Btw, I should also point out that this is another difference between production and teaching code. In production, most of the time, you frankly don't know what is supposed to be the solution. At least I don't. So, the usual process involves trying things out, see what happens, then finally code up a final solution based on the evidence (this is especially true for more complicated bugs or novel situations). In class, the reverse is true. The learners start with a class of knowledge to try out, and the code's purpose is to express that knowledge in a more concrete terms. This is true for both theory and more practical classes. Again, each class would have a set of concepts, and the learners should solve the problems by these before coding. Thus, most issues with the code can be picked up by compilation, either by eyes or by machine. Lastly, since teaching code demonstrates a concepts, often it does not need to be run at all. The graders would just compile it in their head, goes through the logics, and give feedback. In such case, runtime errors are terrible. They hide hideous bugs while provide incentives to hack things together. Hacking is not the point of knowledge transfer. Hacking is for production.

Finally, let's talk about indentation. Another big selling points of Python: hear ya hear ya, your code's readability is enforced by your intepreter. Yeah. Let alone the fact that the interpreter fails to detect hosts of issues until runtime, let alone the fact  that input values' behaviors are undefined by default, let alone the fact that basic types may be unusable. Python will help your cosmetic to look good! Bow down to pretty code! This sickens me every time. I used to be TA for a Scheme-based class. Every time (and I meant every time), the love of the students to Scheme would jump about 5-fold after I taught them correct indentation, and they would do this without the compiler acting like Hitler. Every programmers with a few months of experience would indent reasonably well for most C-like programming language. Furthermore, given that teaching code is usually short and sweet, this whole concept of coercion of style is generally useless. On the other hand, I have yet to notice any standardization in naming (you know, internalCapitalization vs. underscores_for_spaces). Maybe I am too green, but it seems like people just do what the hell they like here. Again, teaching code is short and sweet, so this kind of styles matter a great deal. But of course, it's impossible to enforce (maybe Python should outlaw underscore in names, or outlaw mid-name capitalization).

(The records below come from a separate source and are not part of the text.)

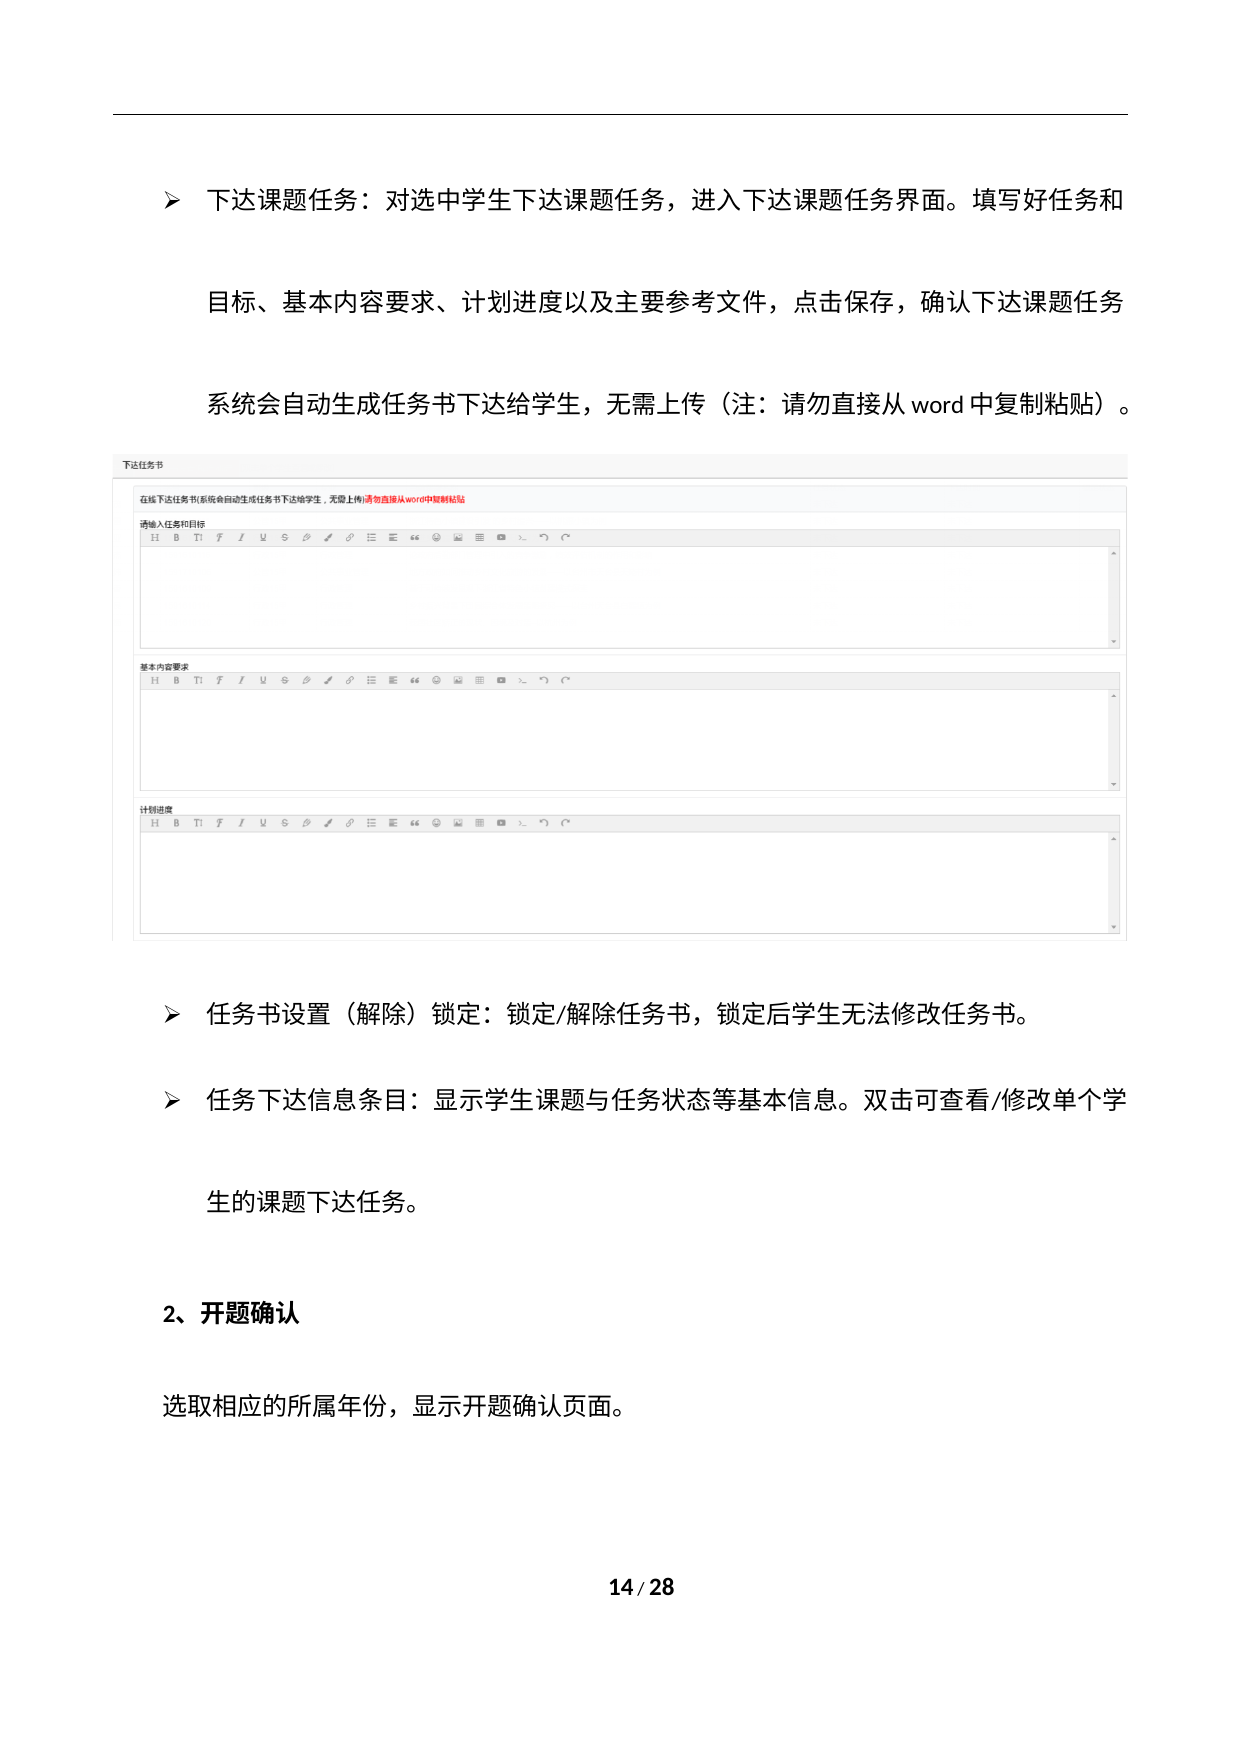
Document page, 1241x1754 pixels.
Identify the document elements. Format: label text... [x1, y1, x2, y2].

list 下达课题任务：对选中学生下达课题任务，进入下达课题任务界面。填写好任务和目标、基本内容要求、计划进度以及主要参考文件，点击保存，确认下达课题任务。系统会自动生成任务书下达给学生，无需上传（注：请勿直接从word中复制粘贴）。 [162, 164, 1128, 436]
subtitle 2、开题确认 [112, 1278, 1128, 1346]
text 选取相应的所属年份，显示开题确认页面。 [112, 1370, 1128, 1438]
list 任务下达信息条目：显示学生课题与任务状态等基本信息。双击可查看/修改单个学生的课题下达任务。 [162, 1065, 1128, 1235]
picture [112, 454, 1128, 941]
list 任务书设置（解除）锁定：锁定/解除任务书，锁定后学生无法修改任务书。 [162, 979, 1128, 1047]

Frankly, here is my impression of Python and its cheerleaders: Python is great for very very beginners whose only interest is to show off. It is very fast to punch in something resembling good code. It is very fast if you don't do anything major. It is very fast to get buggy code "running." However, as soon as you put any serious logics in, Python crumbles like worms under someone's shoes. Its code needs serious context (either comments or the usage site) to make sense; its abstraction layer is lacking; its compilation system cares more about cosmetic than sustain. Basically, everything is wrong. On top of that, it lacks any kind of mind-twisting advancements (I am thinking about Lisp and Rust) or pliability for hacking and playing (I am think about Perl, of course, but C is a good example). It's like a dumb dictator: insists on minor styles but lets bigger problems go unchecked. I sincerely hope I won't cross path with it again. Ever.